マチネの終わりに
マチネの終わりに / 感想・レビュー
starbro
図書館の予約に大幅に出遅れてようやく読めました。出版されて1年4か月経過しているので、新作ハンターとして失格です。評判が良さそうなので、久々の平野啓一郎作品を期待して読んだのですが、大人のお洒落な恋愛事情といった感じで、あまり感銘しませんでした。アラフォーだと経験値からもっと素敵な恋愛が出来そうな気もしますが・・・
2017/08/03
Yunemo
5年半かけて3度の出会いで、こんなにも静かに、長きに亘り、揺れ惑う炎が燃え続けていた情景、どう捉えていいのか、ただ戸惑いばかり。未来は常に過去を変えている、変えられる、変わってしまう。この表現の正当性が何となく自身の中で消化できることに不思議感。抽象論も含めいろんな要素が詰め込まれています。ただ孤独というのが幅広い意味での世界への影響力の欠如、一番身近には男と女が含まれます。互いに慮るばかりにすれ違いの連続。あくまで日本的な心情の積み重ねに心惹かれます。人生の折り返しの年齢でのこの切なさ、感じ入って読了。
2016/06/19
ウッディ
ギタリストの蒔田は、自身のコンサートの打ち上げで国際ジャーナリストの洋子と出会い、お互いに惹かれあう。
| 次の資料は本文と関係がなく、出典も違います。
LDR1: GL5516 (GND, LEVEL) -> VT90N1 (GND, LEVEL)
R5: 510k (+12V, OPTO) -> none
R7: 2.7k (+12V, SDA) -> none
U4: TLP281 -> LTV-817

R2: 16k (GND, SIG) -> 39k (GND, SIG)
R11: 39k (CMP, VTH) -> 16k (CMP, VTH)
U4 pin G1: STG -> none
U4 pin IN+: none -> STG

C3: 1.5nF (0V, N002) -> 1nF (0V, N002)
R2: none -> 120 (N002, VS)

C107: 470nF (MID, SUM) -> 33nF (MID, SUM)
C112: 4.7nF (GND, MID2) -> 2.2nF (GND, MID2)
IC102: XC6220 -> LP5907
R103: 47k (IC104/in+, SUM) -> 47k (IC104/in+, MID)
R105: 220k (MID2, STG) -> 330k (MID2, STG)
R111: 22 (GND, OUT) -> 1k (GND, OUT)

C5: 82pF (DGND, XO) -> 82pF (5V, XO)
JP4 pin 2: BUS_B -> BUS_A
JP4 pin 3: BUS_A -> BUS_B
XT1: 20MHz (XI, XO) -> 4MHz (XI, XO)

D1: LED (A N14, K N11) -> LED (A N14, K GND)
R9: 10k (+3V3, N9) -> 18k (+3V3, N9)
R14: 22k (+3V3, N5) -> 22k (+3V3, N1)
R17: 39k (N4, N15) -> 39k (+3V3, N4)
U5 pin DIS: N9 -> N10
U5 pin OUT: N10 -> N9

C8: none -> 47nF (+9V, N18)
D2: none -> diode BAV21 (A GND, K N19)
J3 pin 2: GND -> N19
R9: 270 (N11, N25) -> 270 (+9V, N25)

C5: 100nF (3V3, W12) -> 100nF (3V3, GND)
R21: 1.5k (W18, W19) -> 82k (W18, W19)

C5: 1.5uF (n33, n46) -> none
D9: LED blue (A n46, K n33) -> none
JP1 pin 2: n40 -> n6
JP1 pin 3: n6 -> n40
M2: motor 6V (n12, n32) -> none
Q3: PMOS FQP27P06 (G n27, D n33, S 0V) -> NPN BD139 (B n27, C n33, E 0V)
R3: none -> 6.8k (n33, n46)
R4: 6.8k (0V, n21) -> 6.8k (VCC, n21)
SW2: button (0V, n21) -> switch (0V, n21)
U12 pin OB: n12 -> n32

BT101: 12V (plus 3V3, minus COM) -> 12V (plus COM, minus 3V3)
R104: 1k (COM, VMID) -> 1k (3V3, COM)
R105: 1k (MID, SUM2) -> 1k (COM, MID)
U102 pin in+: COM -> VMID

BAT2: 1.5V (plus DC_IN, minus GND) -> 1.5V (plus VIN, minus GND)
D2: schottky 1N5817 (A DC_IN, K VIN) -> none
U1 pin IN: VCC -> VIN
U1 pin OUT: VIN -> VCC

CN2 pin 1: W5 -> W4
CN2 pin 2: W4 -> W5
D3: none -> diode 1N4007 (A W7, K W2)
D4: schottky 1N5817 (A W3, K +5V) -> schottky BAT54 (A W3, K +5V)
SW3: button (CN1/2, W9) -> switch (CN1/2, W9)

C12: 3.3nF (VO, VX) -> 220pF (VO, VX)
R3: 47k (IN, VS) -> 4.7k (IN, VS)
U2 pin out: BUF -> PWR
遠距離、ギタリストとしてのスランプ、テロによるPTSDなどの数々の障害を克服して、交わるかに思われた二人の人生は運命のいたずらで引き裂かれて行く。久々に読んだ大人の恋愛小説でした。ゆっくりと育んだ愛が、一通のメールを機に壊されてしまう不条理に歯がゆさを想いながらの読書でした。ジャリーラと三人で過ごした夜のシーン、セントラルパークでの再会後、二人はどうなるのかという余韻を残したラストなど美しい物語でした。
2018/06/01
風眠
「未来は常に過去を変えている」クラシックギタリストの蒔野が、国際ジャーナリストの洋子に語った言葉は、実感を伴って私の胸にも響く。その時には、これ以上の関係にはなれないだろうと思っていた人。長い月日を過ごし互いに心寄せていても、ふたをして閉じ込めていた想い。物理的に離れてしまうというきっかけがなければ、きっと今も想いを言わずにいただろう。ニューヨークでの「マチネの終わり」に、再会した蒔野と洋子。ふたりの未来は過去を変えるだろうか。終わるかもしれない、終われないかもしれない。切なさが尾を引くラストが美しい。
2016/09/22
遥かなる想い
平野啓一郎が描く大人の恋の物語。 現在は過去を変えてくれるのか.. 抑え気味の筆致と 清冽な心の交流が心地よい。 蒔野聡史と 小峰洋子の恋..すれ違いが 二人の人生を変えていく..「マチネ」とは 午後の演奏会らしいが.. 最後は心が和む、上質な恋の物語だった。